Stored data entries
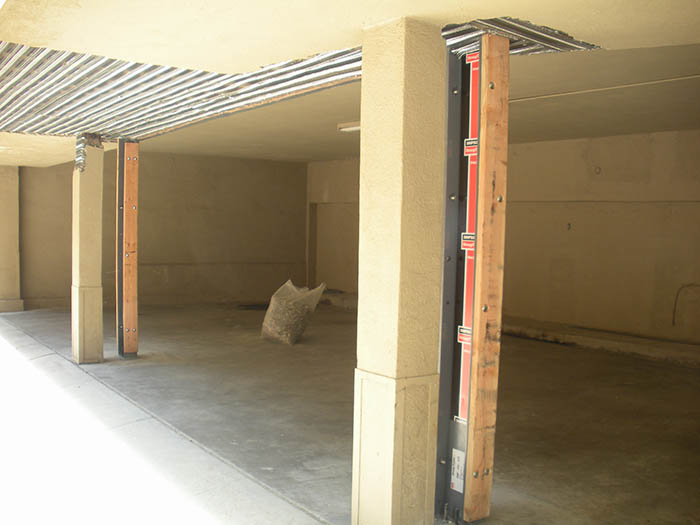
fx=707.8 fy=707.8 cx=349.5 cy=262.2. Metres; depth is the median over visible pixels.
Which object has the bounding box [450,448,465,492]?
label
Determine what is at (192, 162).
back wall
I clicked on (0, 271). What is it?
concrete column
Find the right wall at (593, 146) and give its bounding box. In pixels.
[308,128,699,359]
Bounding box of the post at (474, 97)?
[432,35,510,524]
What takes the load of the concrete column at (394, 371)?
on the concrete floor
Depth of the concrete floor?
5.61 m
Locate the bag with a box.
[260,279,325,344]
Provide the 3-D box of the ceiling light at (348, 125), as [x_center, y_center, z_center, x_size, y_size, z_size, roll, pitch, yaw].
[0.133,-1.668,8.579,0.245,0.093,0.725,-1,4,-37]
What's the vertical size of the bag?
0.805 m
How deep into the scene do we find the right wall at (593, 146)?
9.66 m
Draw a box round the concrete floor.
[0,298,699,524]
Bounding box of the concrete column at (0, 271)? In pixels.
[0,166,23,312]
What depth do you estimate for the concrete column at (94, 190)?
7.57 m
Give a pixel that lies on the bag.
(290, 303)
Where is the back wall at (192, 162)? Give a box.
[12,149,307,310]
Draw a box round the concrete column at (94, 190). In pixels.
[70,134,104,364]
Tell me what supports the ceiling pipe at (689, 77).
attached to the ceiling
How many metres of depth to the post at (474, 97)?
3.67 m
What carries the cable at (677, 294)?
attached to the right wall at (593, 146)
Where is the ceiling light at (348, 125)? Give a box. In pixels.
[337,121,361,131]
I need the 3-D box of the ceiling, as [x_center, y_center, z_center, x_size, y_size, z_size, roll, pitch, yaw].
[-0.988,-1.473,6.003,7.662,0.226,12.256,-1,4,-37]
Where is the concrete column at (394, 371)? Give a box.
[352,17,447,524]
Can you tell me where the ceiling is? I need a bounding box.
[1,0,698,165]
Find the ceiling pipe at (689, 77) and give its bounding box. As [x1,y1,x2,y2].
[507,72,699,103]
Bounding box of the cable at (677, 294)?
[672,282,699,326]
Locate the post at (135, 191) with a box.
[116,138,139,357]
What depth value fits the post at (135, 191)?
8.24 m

▶ Work order
Your reply should hold every line above exactly as written and none of the pictures.

▶ Response to this task
fx=707.8 fy=707.8 cx=349.5 cy=262.2. Metres; depth is the median over visible pixels.
Which object has the bounding box [450,448,465,492]?
label
Determine what is at (192, 162).
back wall
I clicked on (0, 271). What is it?
concrete column
Find the right wall at (593, 146) and give its bounding box. In pixels.
[308,128,699,359]
Bounding box of the post at (474, 97)?
[432,35,510,524]
What takes the load of the concrete column at (394, 371)?
on the concrete floor
Depth of the concrete floor?
5.61 m
Locate the bag with a box.
[260,279,325,344]
Provide the 3-D box of the ceiling light at (348, 125), as [x_center, y_center, z_center, x_size, y_size, z_size, roll, pitch, yaw].
[0.133,-1.668,8.579,0.245,0.093,0.725,-1,4,-37]
What's the vertical size of the bag?
0.805 m
How deep into the scene do we find the right wall at (593, 146)?
9.66 m
Draw a box round the concrete floor.
[0,298,699,524]
Bounding box of the concrete column at (0, 271)? In pixels.
[0,166,23,312]
What depth do you estimate for the concrete column at (94, 190)?
7.57 m
Give a pixel that lies on the bag.
(290, 303)
Where is the back wall at (192, 162)? Give a box.
[12,149,307,310]
Draw a box round the concrete column at (94, 190). In pixels.
[70,134,104,364]
Tell me what supports the ceiling pipe at (689, 77).
attached to the ceiling
How many metres of depth to the post at (474, 97)?
3.67 m
What carries the cable at (677, 294)?
attached to the right wall at (593, 146)
Where is the ceiling light at (348, 125)? Give a box. In pixels.
[337,121,361,131]
I need the 3-D box of the ceiling, as [x_center, y_center, z_center, x_size, y_size, z_size, roll, pitch, yaw].
[-0.988,-1.473,6.003,7.662,0.226,12.256,-1,4,-37]
Where is the concrete column at (394, 371)? Give a box.
[352,17,447,524]
Can you tell me where the ceiling is? I need a bounding box.
[1,0,698,165]
Find the ceiling pipe at (689, 77) and give its bounding box. As [x1,y1,x2,y2].
[507,72,699,103]
Bounding box of the cable at (677, 294)?
[672,282,699,326]
Locate the post at (135, 191) with a box.
[116,138,139,357]
What depth value fits the post at (135, 191)?
8.24 m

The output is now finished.